January 17, 2015

Terrapin Bright Green – The Blog

Recently, I had the pleasure of being a guest speaker for graduate students of Architecture at Judson University in Elgin, Illinois. The lecture is part of a semester-long course on “Biophilia, Biomimicry and Bioculture”, facilitated by architect and professor Robin Randell of Legat Architects. In preparation for the lecture and discussion, students had read “14 Patterns of Biophilic Design” and had prepared a series of questions. We discussed at length popular research areas, low cost interventions, and some of the opportunities and challenges of implementing biophilic design.

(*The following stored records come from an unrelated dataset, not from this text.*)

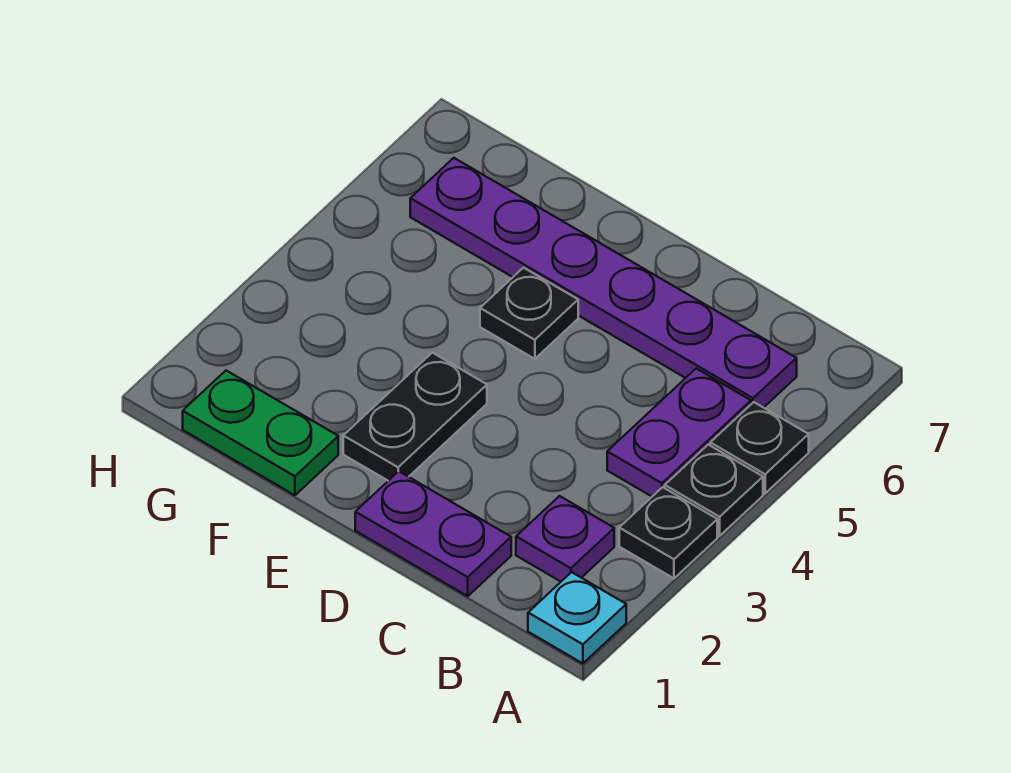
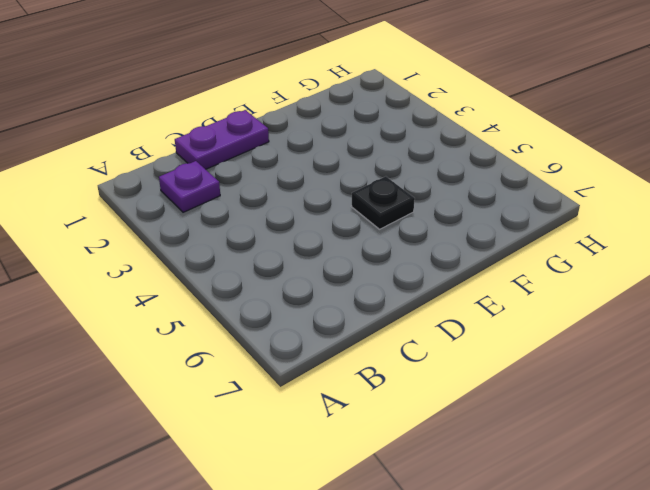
none -> cyan plate A1 level 1
none -> black plate A3 level 1

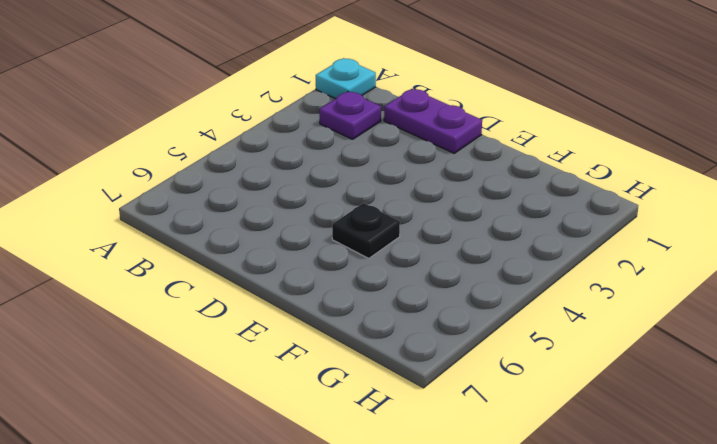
none -> black plate A3 level 1
none -> black plate A4 level 1

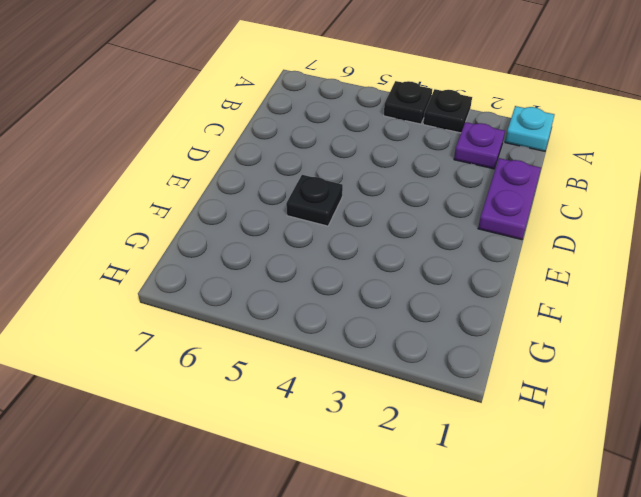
none -> black plate A5 level 1
none -> purple plate B4:B5 level 1

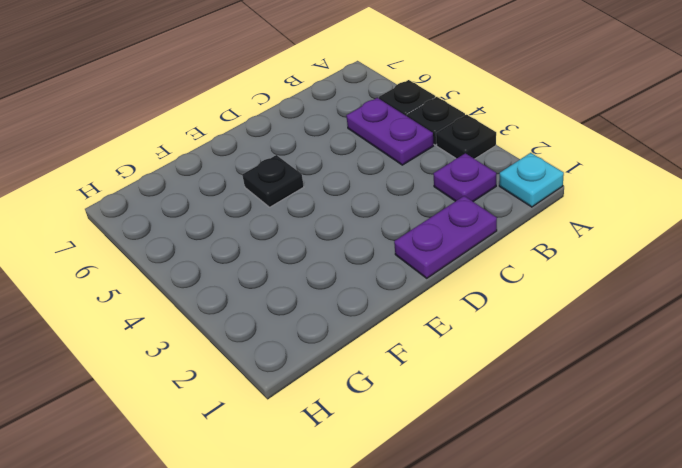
none -> purple plate B6:G6 level 1
none -> black plate E2:E3 level 1

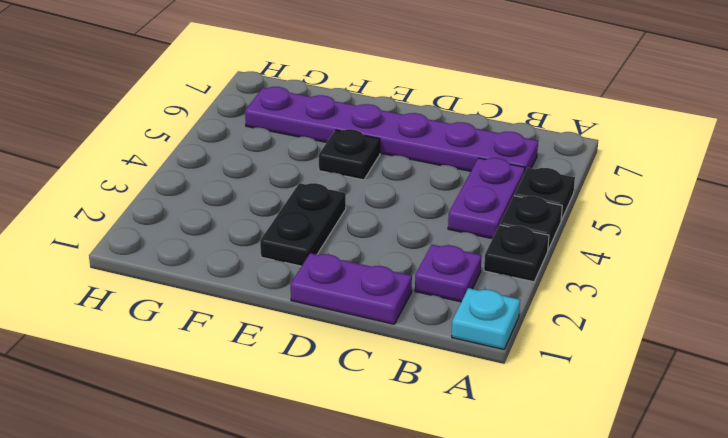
none -> green plate F1:G1 level 1

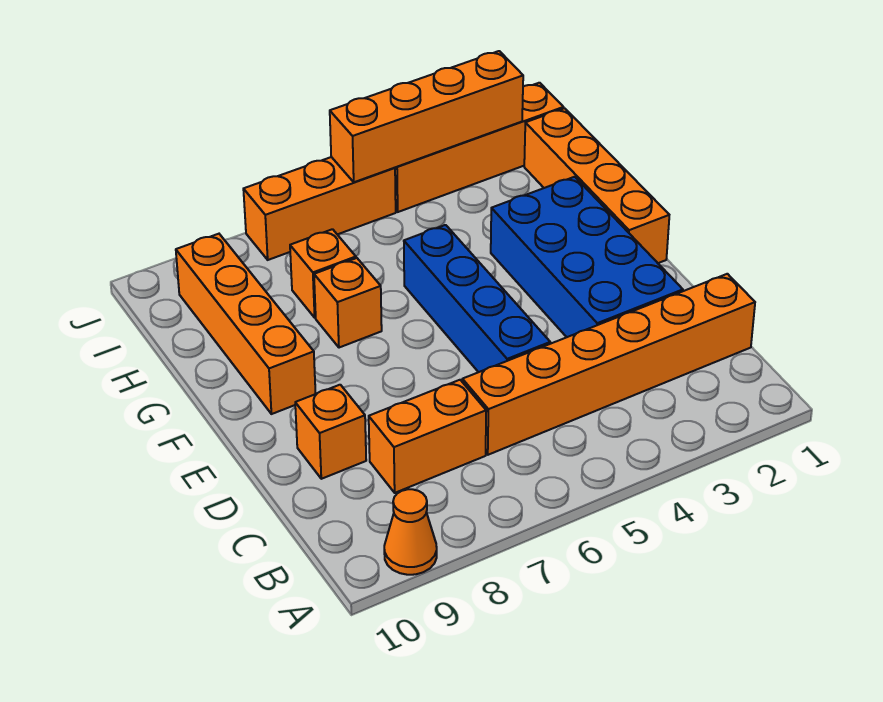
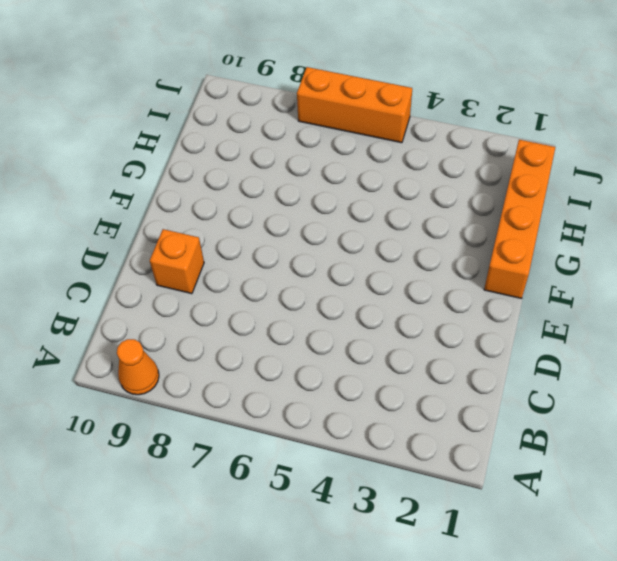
none -> orange brick C1:C6 level 1
none -> orange brick C7:C8 level 1
none -> blue brick D2:G3 level 1

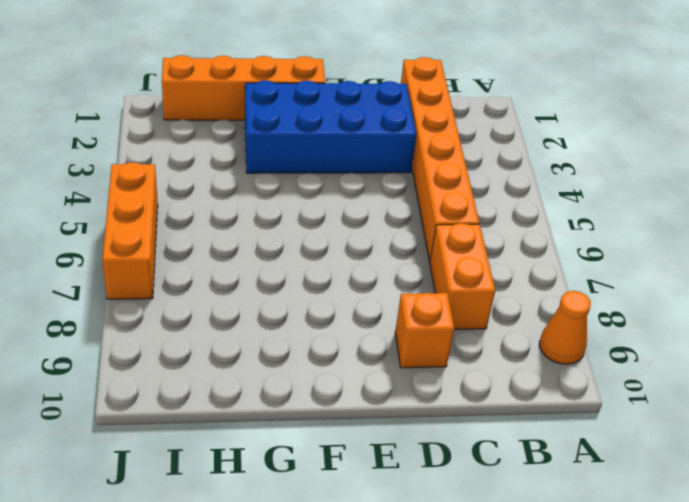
none -> blue brick D5:G5 level 1
none -> orange brick F9:I9 level 1
none -> orange brick G7 level 1

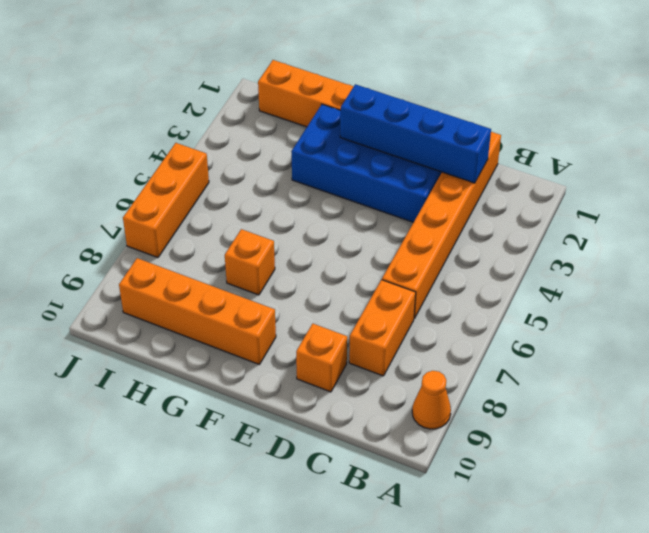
blue brick C2:F2 level 2 -> blue brick D5:G5 level 1
none -> orange brick H7 level 1
none -> orange brick J1:J4 level 1
none -> orange brick J2:J5 level 2

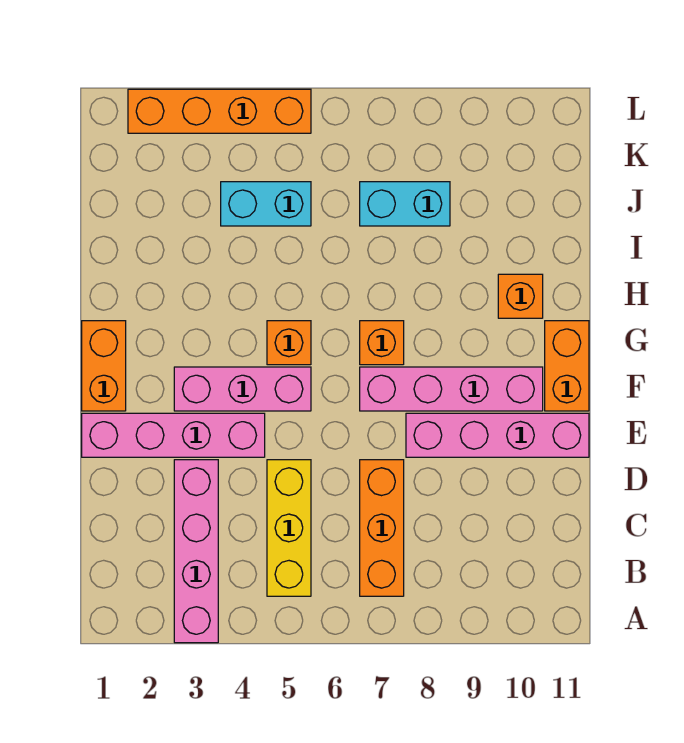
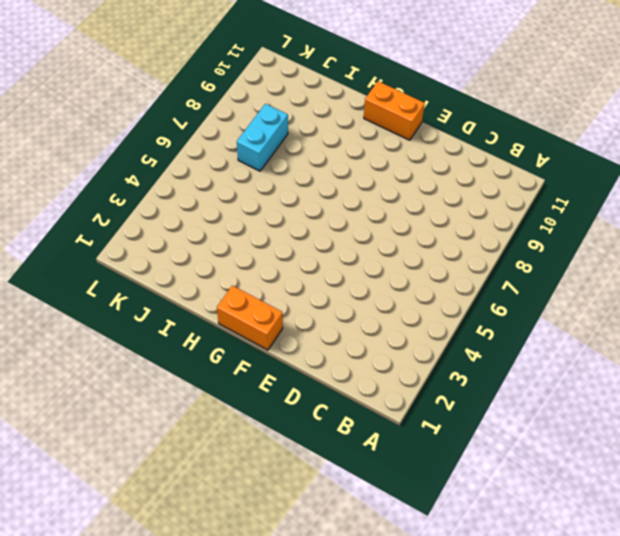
none -> pink brick A3:D3 level 1
none -> yellow brick B5:D5 level 1
none -> orange brick B7:D7 level 1

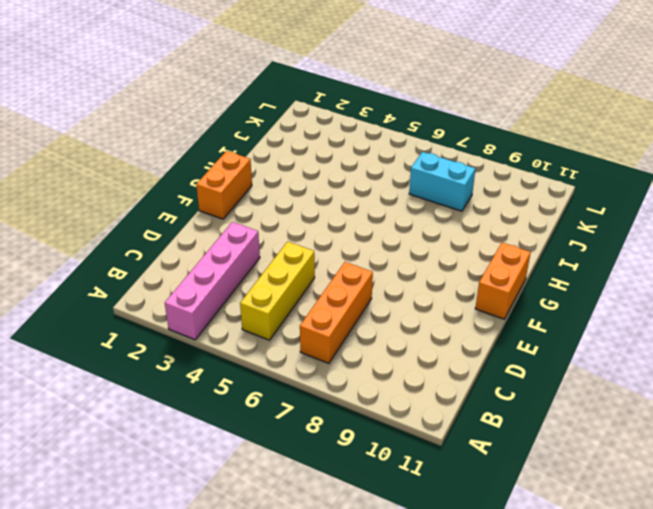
none -> pink brick E1:E4 level 1
none -> pink brick E8:E11 level 1
none -> pink brick F3:F5 level 1

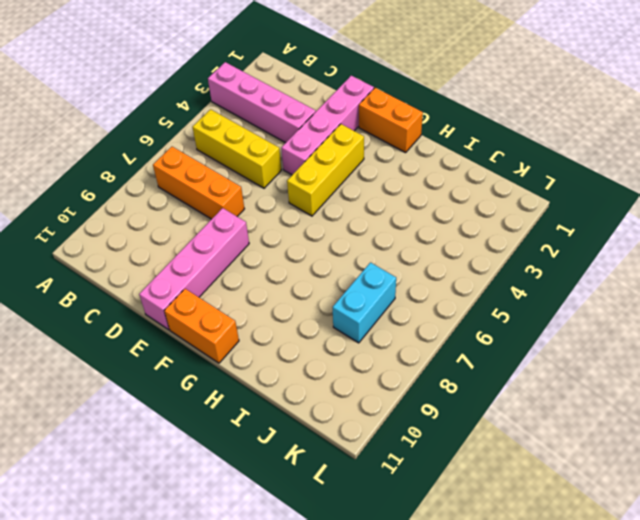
yellow brick F3:F5 level 1 -> pink brick F3:F5 level 1
none -> pink brick F7:F10 level 1
none -> orange brick G5 level 1
none -> orange brick G7 level 1

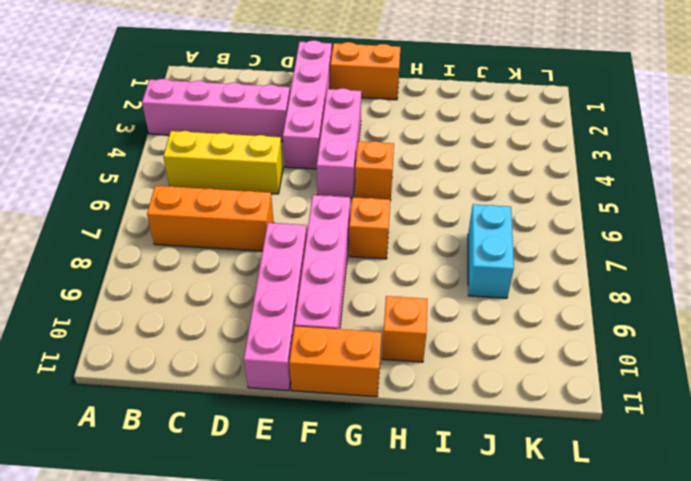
none -> cyan brick J4:J5 level 1
none -> orange brick L2:L5 level 1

Courses like this are indicative of a growing trend in university curricula and programming. Teachings in biophilia and biomimicry are evolving from one-off lectures to instructional courses and even interdisciplinary degree programs. In the United States, UC Berkeley’s Center for the Built Environment and the University of Vermont’s program in Sustainable Design of the Built Environment each have courses on biophilia, and the American Society for Interior Designers (ASID) anticipates their online continuing education course on the 14 Patterns of Biophilic Design will be available this spring. Meanwhile, the Academy of Neuroscience for Architecture is issuing grants to help “promote and advance knowledge that links neuroscience research to a growing understanding of human responses to the built environment;” the University of Virginia’s School of Architecture is home to the Biophilic Cities Network; and Harvard University’s Center for Health and the Global Environment (CHGE) has facilitated projects like the Natural Environments Initiative to advance the research on biophilia.